Etsy have come up with a cool toy – more fun to play with than useful though. The timemachine plays an interactive Flash animation of the most recent additions of hand-made goods on the site by its independent sellers.

Etsy Timemachine

The items fly past from most to least recently added, like you’re flying through a cloud of product. Moving the mouse changes where you fly and if you click on a product then a tag (like an airline luggage tag) appears with details. All very swish and it catches your eye. I’m not sure that it adds a lot of value to the site, though I guess they’ll get mentioned by other blogs – and since they’re not marketing themselves they’ll need this kind of coverage to get their word out.

Whilst it loads (it takes a few seconds) it reports that it is ‘charging the flux capacitor’. The geeks shall inherit the Earth!


  • It's quite pretty to be sure, but yeah it does seem a bit pointless (beyond the coverage). At least it's not the sole interface to the site though, as it's got a serious "mystery meat" feel about it.
  • Ian
    John sent me the link for mystery meat navigation over at webpagesthatsuck. Yep, I agree, I can't say I'll use that page again and having to click-and-guess is a no-no in my book. Still, it is a fun toy to play with for a minute.
  • Stef
    Um, it's not mystery meat navigation because it's showing you an image by default, and people shop online using images more than anything. As far as I can tell, it's just a toy that is a small part of the site. They also just launched a Geolocator and already have a shop by color interface.
  • Ian
    I like their tools, they have some neat interfaces up there. I'm not a member of the site but I am rooting for them - they're boot-strapping in a nice way and I confess I'm following their apparent success with interest.
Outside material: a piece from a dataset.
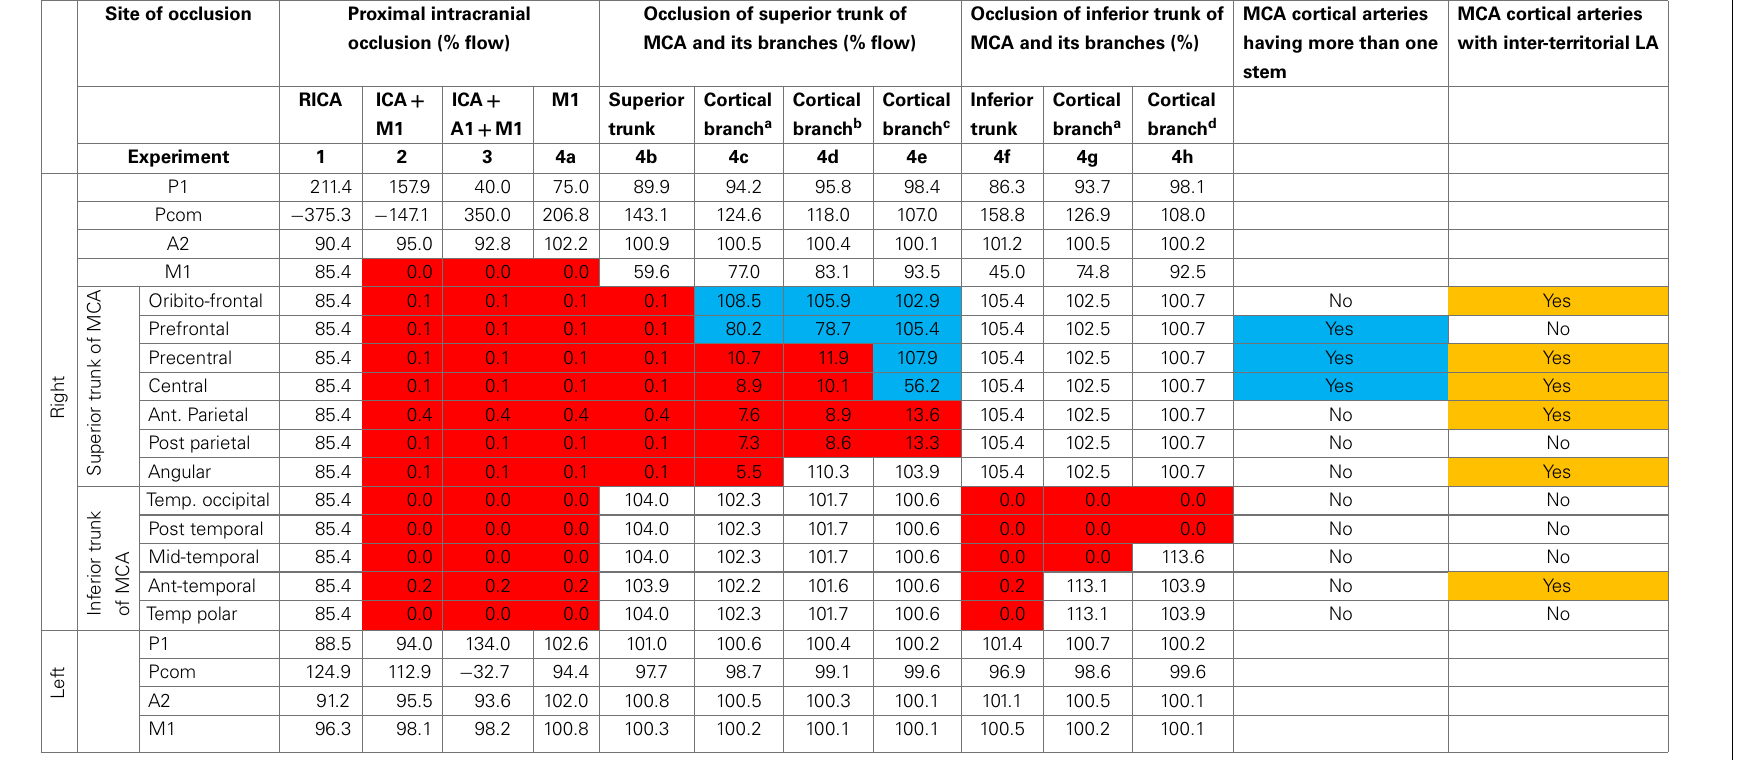
Table 2 | Effect of experimental occlusion. Intra-territorial LA = 2.0mm, inter-territorial LA = 0.25mm . Site of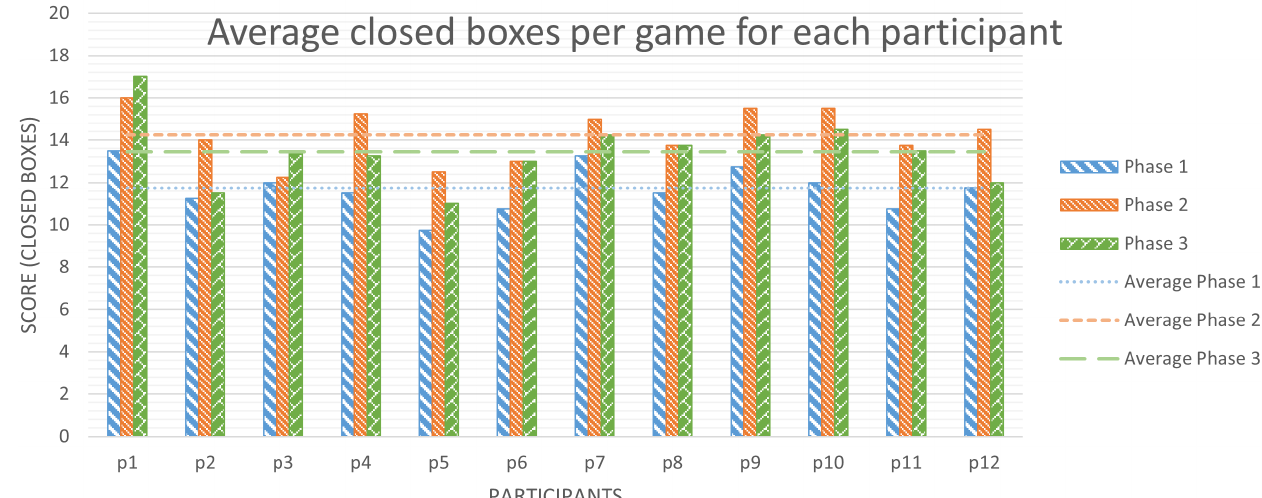
Figure 7. Average boxes scored per game for every player in each phase.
I stand by John's comment about mystery-meat navigation though - you have a semi-web interface as you can cause URLs to be called - but you don't get these from anything that looks like a hyperlink. I get a bit worried when I have to click-and-hope, I'd much rather I could predict the outcome of interacting with an interface. Still, I won't knock it - it has generated blogger interest for them so their word spreads, and the tool is hardly difficult to use.
  • It's probably not totally mystery meat like, as you always know you are getting a product of some description. Plus as you say you do have an image to click on, but these images aren't really big enough to discern what they are, until they get quite close. So you end up having to hunt around a lot.
  • Stef
    So what we have is another type of meat. It's not totally myster-meat because you have the image. It's like having an icon, which upon mouseover shows in a popup what it does. For example, in Word when you mouse over the little icon of a disk in the toolbar, after two seconds the word "Save" sppears above it. That's not MMN. On in the street sign example at the site linked to above, what if you just saw the big arrow, and then upon "rollover" saw the "Exit" text above it? On Etsy, the thumbnail is an icon of sorts -- you get a general idea of what you're clicking on. Also, does no one here put any credence in what Stewart Butterfield has talked a lot about: the element of play in getting people to interact. Perhaps the fact that the thumbnails are floating through three dimensional space adds another element.